▶ Work order:
Wherever a line holds the word "ctrl", copy that line from the data.

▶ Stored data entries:
________________________________________

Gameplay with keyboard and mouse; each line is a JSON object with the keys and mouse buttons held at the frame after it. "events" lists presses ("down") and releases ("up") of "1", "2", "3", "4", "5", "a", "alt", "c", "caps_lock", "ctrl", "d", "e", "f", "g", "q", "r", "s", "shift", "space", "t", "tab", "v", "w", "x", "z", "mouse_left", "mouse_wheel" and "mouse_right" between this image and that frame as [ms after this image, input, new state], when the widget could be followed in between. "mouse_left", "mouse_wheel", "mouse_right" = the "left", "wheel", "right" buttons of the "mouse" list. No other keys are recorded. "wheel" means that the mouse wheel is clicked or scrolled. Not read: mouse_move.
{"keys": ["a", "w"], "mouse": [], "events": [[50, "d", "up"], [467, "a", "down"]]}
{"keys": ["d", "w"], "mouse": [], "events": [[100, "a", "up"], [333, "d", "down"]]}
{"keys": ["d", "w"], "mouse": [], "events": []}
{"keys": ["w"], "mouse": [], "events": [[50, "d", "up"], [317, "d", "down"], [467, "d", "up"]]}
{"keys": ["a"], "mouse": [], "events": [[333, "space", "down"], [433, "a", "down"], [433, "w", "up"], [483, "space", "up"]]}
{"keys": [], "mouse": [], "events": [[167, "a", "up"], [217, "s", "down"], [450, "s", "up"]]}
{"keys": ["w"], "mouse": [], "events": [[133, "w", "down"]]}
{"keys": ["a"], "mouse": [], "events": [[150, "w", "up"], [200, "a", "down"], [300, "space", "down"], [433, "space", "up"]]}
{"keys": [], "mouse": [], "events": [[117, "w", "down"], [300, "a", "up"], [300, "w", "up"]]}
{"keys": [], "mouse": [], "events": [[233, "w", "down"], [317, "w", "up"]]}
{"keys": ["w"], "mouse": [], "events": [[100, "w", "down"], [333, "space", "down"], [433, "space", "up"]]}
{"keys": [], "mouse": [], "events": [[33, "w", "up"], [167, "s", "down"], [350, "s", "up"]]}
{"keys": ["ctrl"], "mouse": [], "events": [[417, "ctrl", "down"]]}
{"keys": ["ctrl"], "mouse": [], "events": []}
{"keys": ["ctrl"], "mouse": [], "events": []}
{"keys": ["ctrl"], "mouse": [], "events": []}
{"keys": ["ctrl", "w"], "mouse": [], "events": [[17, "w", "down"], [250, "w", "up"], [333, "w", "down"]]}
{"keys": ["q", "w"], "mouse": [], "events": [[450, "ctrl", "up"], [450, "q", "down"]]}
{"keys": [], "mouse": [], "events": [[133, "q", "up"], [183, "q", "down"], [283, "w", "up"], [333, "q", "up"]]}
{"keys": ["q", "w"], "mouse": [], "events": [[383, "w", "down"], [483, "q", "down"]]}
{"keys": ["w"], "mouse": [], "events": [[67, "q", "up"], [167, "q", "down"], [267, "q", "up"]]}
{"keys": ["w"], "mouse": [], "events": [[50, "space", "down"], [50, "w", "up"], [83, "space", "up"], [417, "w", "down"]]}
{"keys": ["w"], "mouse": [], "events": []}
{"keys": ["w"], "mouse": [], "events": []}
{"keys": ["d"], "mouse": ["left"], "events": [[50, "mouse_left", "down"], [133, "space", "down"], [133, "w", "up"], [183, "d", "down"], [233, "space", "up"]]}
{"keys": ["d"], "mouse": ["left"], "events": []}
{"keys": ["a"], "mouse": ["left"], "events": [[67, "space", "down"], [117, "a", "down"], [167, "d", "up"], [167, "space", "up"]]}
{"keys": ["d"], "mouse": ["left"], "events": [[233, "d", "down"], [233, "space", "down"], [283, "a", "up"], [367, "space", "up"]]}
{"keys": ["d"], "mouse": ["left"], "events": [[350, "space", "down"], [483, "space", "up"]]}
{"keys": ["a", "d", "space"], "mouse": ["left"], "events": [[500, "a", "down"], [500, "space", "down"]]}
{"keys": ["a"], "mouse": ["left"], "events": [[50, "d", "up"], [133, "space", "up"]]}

________________________________________

▶ Problem solution:
Gameplay with keyboard and mouse; each line is a JSON object with the keys and mouse buttons held at the frame after it. "events" lists presses ("down") and releases ("up") of "1", "2", "3", "4", "5", "a", "alt", "c", "caps_lock", "ctrl", "d", "e", "f", "g", "q", "r", "s", "shift", "space", "t", "tab", "v", "w", "x", "z", "mouse_left", "mouse_wheel" and "mouse_right" between this image and that frame as [ms after this image, input, new state], when the widget could be followed in between. "mouse_left", "mouse_wheel", "mouse_right" = the "left", "wheel", "right" buttons of the "mouse" list. No other keys are recorded. "wheel" means that the mouse wheel is clicked or scrolled. Not read: mouse_move.
{"keys": ["ctrl"], "mouse": [], "events": [[417, "ctrl", "down"]]}
{"keys": ["ctrl"], "mouse": [], "events": []}
{"keys": ["ctrl"], "mouse": [], "events": []}
{"keys": ["ctrl"], "mouse": [], "events": []}
{"keys": ["ctrl", "w"], "mouse": [], "events": [[17, "w", "down"], [250, "w", "up"], [333, "w", "down"]]}
{"keys": ["q", "w"], "mouse": [], "events": [[450, "ctrl", "up"], [450, "q", "down"]]}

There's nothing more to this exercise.